═══ STORED DATA

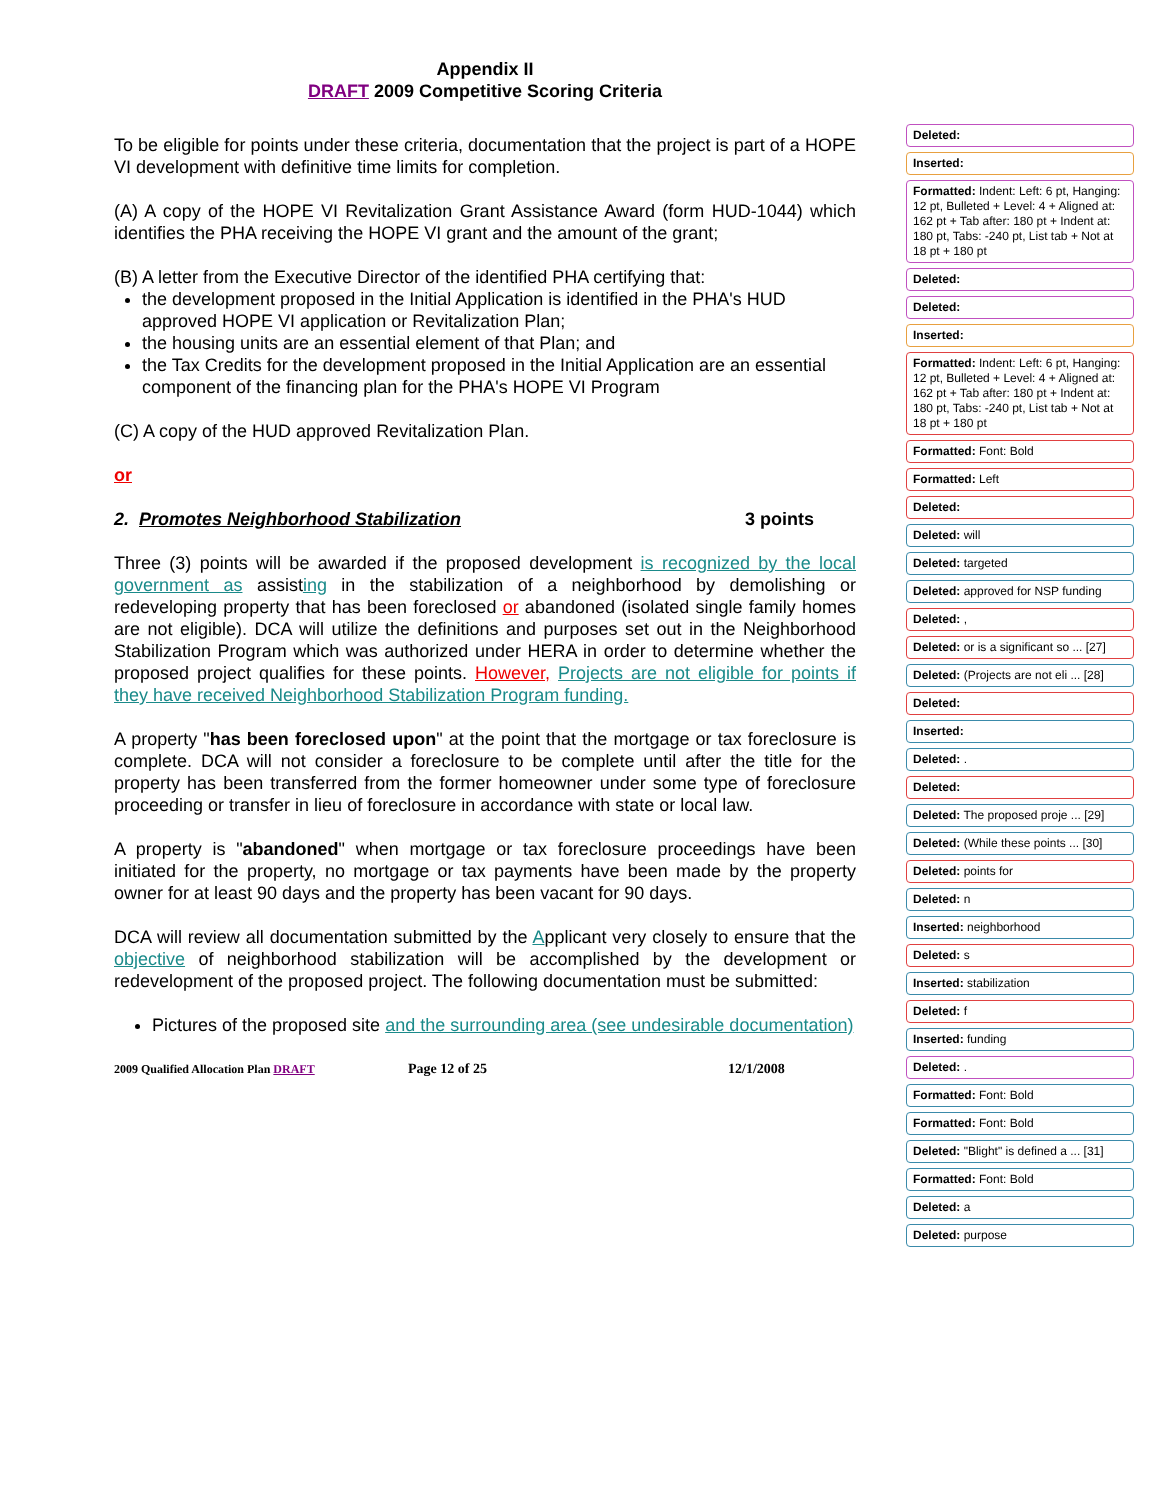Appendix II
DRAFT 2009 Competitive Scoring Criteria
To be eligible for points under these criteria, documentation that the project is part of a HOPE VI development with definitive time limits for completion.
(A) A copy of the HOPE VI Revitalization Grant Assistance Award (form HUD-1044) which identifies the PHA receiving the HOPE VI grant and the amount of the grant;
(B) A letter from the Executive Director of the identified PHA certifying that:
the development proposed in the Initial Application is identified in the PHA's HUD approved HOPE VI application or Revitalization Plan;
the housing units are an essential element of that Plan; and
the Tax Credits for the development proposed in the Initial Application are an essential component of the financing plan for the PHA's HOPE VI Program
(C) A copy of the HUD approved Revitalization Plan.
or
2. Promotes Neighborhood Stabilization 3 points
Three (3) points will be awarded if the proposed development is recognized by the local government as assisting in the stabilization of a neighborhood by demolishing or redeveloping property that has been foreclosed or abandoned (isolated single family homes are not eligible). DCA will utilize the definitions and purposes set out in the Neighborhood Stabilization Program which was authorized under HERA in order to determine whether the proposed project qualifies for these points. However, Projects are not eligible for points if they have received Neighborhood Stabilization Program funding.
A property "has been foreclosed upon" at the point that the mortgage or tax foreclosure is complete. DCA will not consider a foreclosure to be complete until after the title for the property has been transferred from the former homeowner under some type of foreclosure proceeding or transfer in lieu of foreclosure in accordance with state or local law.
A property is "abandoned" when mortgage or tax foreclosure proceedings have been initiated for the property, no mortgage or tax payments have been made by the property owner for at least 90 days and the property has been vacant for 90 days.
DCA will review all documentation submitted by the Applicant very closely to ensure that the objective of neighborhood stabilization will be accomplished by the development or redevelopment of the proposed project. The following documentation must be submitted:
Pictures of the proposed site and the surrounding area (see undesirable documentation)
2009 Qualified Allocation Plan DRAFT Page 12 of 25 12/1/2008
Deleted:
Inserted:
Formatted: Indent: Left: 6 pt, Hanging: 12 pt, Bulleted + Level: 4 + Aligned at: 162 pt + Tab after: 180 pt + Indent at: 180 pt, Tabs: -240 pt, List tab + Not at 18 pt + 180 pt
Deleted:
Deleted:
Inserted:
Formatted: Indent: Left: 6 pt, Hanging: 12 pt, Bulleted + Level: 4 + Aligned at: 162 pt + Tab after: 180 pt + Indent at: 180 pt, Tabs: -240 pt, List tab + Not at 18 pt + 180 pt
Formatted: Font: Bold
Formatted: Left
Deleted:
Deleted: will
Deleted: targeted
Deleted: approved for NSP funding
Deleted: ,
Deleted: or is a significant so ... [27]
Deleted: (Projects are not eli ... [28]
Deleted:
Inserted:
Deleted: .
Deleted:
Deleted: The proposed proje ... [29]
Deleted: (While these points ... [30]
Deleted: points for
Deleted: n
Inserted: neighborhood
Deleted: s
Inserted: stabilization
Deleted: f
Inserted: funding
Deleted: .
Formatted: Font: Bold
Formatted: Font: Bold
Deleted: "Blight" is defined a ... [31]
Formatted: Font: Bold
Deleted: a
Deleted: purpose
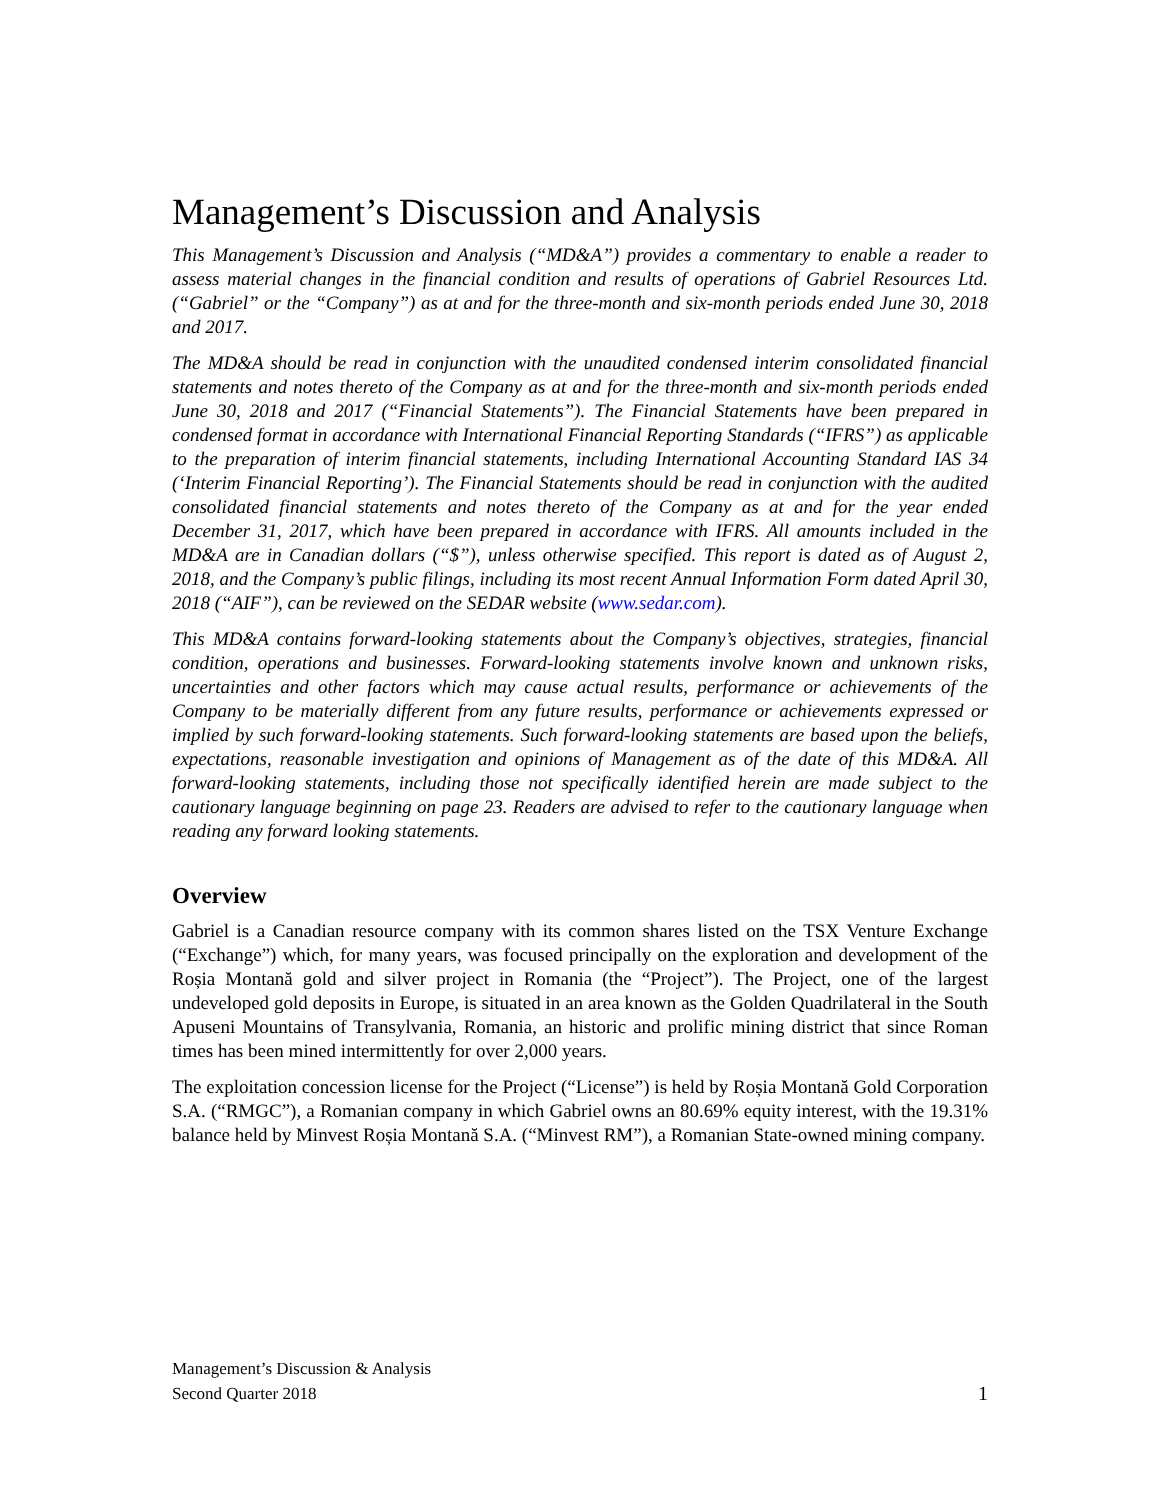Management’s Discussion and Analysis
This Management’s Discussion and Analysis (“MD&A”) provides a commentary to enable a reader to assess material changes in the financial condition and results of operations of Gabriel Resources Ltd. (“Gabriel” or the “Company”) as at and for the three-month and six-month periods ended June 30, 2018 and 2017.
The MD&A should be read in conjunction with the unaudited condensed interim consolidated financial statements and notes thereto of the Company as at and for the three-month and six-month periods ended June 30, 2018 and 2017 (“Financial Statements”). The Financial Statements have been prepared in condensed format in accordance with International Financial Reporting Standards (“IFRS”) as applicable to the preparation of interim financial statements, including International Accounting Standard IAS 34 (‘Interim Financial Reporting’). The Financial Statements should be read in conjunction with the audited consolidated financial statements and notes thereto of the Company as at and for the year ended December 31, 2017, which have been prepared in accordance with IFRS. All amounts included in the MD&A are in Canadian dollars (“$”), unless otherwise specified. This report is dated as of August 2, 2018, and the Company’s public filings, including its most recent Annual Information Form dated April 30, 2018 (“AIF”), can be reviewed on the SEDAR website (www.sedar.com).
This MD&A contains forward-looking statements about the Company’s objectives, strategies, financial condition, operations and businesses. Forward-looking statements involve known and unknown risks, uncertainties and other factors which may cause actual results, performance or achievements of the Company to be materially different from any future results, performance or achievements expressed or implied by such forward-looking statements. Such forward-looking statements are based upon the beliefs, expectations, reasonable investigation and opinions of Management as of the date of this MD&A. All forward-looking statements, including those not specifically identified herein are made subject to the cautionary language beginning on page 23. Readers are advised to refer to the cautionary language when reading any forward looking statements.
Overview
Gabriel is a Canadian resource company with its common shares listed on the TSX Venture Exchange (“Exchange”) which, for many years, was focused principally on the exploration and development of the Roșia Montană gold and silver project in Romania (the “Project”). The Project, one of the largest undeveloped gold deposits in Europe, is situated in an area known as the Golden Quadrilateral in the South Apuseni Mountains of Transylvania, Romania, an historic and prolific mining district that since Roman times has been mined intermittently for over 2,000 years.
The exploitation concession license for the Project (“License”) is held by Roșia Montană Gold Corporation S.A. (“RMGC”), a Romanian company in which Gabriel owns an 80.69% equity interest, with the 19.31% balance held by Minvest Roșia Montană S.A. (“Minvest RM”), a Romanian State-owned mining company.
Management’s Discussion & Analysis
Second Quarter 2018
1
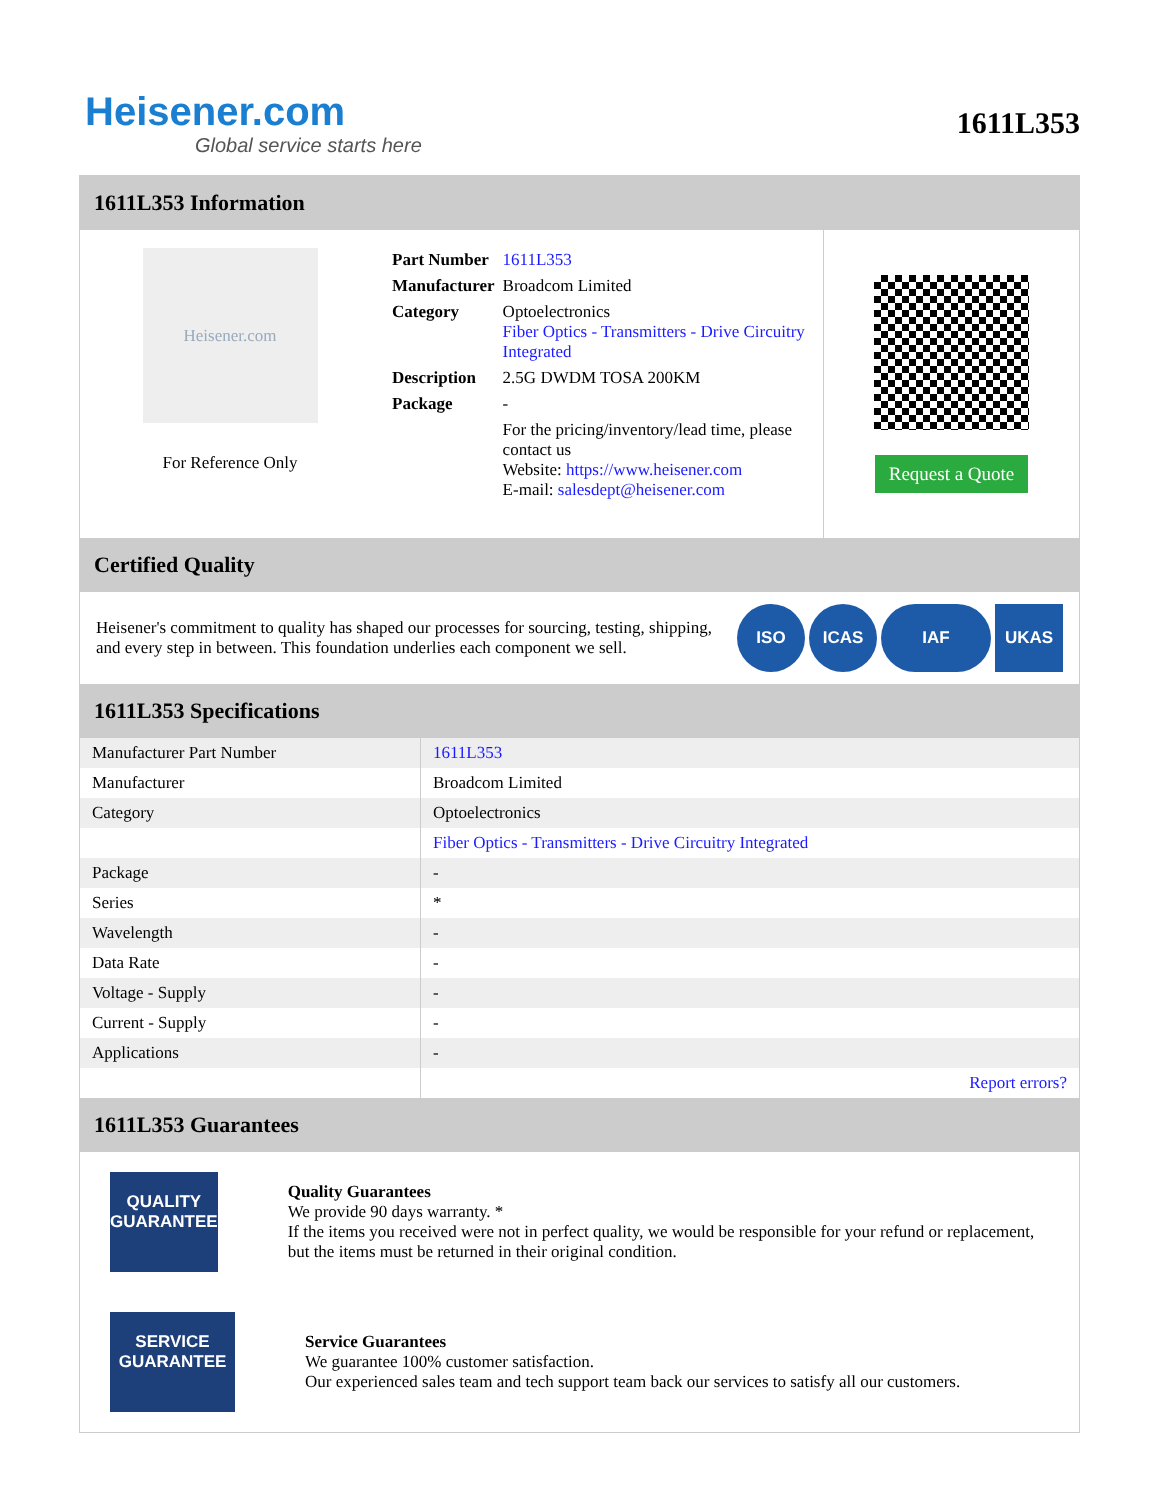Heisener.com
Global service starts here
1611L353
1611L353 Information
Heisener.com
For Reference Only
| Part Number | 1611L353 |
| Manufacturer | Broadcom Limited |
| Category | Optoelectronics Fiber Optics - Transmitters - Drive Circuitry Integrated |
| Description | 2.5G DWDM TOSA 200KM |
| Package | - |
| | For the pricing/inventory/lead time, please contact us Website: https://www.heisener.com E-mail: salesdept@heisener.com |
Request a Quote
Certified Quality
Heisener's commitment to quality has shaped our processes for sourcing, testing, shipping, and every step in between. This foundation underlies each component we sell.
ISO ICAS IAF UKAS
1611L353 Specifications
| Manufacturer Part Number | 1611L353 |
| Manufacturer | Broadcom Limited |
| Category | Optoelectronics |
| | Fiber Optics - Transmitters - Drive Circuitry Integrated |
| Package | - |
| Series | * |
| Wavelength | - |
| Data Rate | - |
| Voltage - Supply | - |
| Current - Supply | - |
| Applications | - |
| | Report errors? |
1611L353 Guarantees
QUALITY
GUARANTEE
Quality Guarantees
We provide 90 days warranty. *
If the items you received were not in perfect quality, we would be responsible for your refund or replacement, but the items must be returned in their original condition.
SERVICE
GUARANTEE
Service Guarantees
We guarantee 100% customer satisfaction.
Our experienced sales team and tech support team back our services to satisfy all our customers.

══════

With all pictures removed, reproduce the lines from the top of the entries above through the line containing "2. Promotes Neighborhood", exactly as written.

▶ [REPLY TO THE EXERCISE]
Appendix II
DRAFT 2009 Competitive Scoring Criteria
To be eligible for points under these criteria, documentation that the project is part of a HOPE VI development with definitive time limits for completion.
(A) A copy of the HOPE VI Revitalization Grant Assistance Award (form HUD-1044) which identifies the PHA receiving the HOPE VI grant and the amount of the grant;
(B) A letter from the Executive Director of the identified PHA certifying that:
the development proposed in the Initial Application is identified in the PHA's HUD approved HOPE VI application or Revitalization Plan;
the housing units are an essential element of that Plan; and
the Tax Credits for the development proposed in the Initial Application are an essential component of the financing plan for the PHA's HOPE VI Program
(C) A copy of the HUD approved Revitalization Plan.
or
2. Promotes Neighborhood Stabilization 3 points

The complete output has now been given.